Bit of an odd one this...
Lets say I have the following class:
public class Wibble
{
public string Foo {get;set;}
public string Bar {get;set;}
}
This class is used a process where the values of Foo and Bar are updated/changed. However after a certain point in the process I want to "lock" the instance to prevent any changes from being made. So the question is how best to do this?
A solution of sorts would be something like this:
public class Wibble
{
private string _foo;
private string _bar;
public bool Locked {get; set;}
public string Foo
{
get
{
return this._foo
}
set
{
if (this.Locked)
{
throw new ObjectIsLockedException()
}
this._foo = value;
}
}
public string Bar
{
get
{
return this._bar
}
set
{
if (this.Locked)
{
throw new ObjectIsLockedException()
}
this._bar = value;
}
}
}
However this seems a little inelegant.
The reason for wanting to do this is that I have an application framework that uses externally developed plugins that use the class. The Wibble class is passed into the plugins however some of them should never change the contents, some of them can. The intention behind this is to catch development integration issues rather than runtime production issues. Having the object "locked" allows is to quickly identify plugins that are not coded as specified.
I've implemented something similar to your locked pattern, but also with a read-only interface implemented by a private sub-class containing the actual class data, so that you could pass out what is clearly a read-only view of the data and which can't be up-casted to the original 'mutable version'. The locking was purely to prevent the data provider from making further changes after it had provided an immutable view.
It worked reasonably well, but was a bit awkward, as you've noted. I think it's actually cleaner to have mutable 'Builder' objects which can then generate immutable snapshots. Think StringBuilder and String. This means you duplicate some property code and have to write the routines to do the copying, but it's less awkward, in my opinion, than having a write-lock on every property.
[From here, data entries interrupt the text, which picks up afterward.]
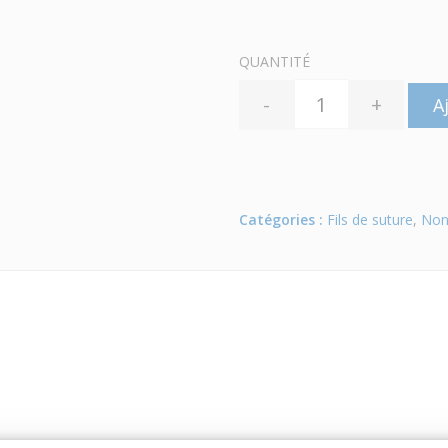
QUANTITÉ
-
+
A
Catégories :
Fils de suture
,
Non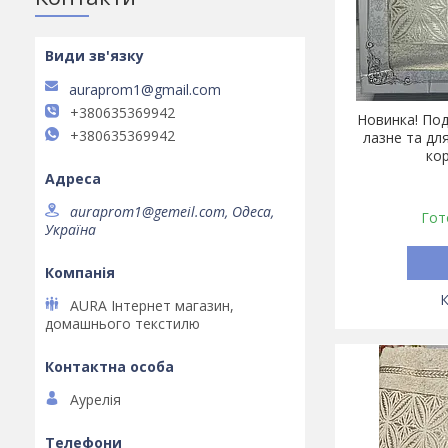
auraprom1@gmail.com
+380635369942
Новинка! Под
+380635369942
лазне та дл
кор
auraprom1@gemeil.com, Одеса,
Гот
Україна
AURA Інтернет магазин,
домашнього текстилю
Аурелія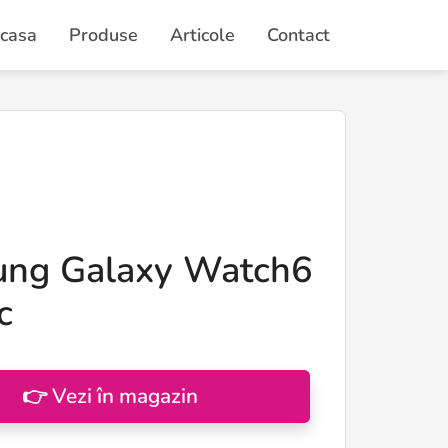
casa
Produse
Articole
Contact
ng Galaxy Watch6
c
👉 Vezi în magazin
It's also evident at compile-time that the snapshot is supposed to be read-only and the user of the Builder cannot modify the snapshots that it created earlier.
I would recommend this:
An immutable base class:
public class Wibble
{
public string Foo { get; private set; }
public string Bar { get; private set; }
public Wibble(string foo, string bar)
{
this.Foo = foo;
this.Bar = bar
}
}
Then a mutable class which you can change, and then create an immutable copy when the time comes.
public class MutableWibble
{
public string Foo { get; set; }
public string Bar { get; set; }
public Wibble CreateImmutableWibble()
{
return new Wibble(this.Foo, this.Bar);
}
}
I can't remember the C# syntax exactly, but you get the idea.
Further reading: http://msdn.microsoft.com/en-us/library/acdd6hb7%28v=vs.71%29.aspx
You cannot make an object immutable!
You can follow this post:
How do I create an immutable Class?
But I think you can always change property values by reflection!
update
"...Actually, string objects are not that
immutable and as far as I know there are at least 2 ways to break string
immutability. With pointers as shown by this code example and with some advanced System.Reflection usage...."
http://codebetter.com/patricksmacchia/2008/01/13/immutable-types-understand-them-and-use-them/
The other option you have is use the BinaryFormatter to create a memberwise clone of the object to be "locked". Though you're not locking the object you're creating a snapshot which can be discarded while the original remains unchanged.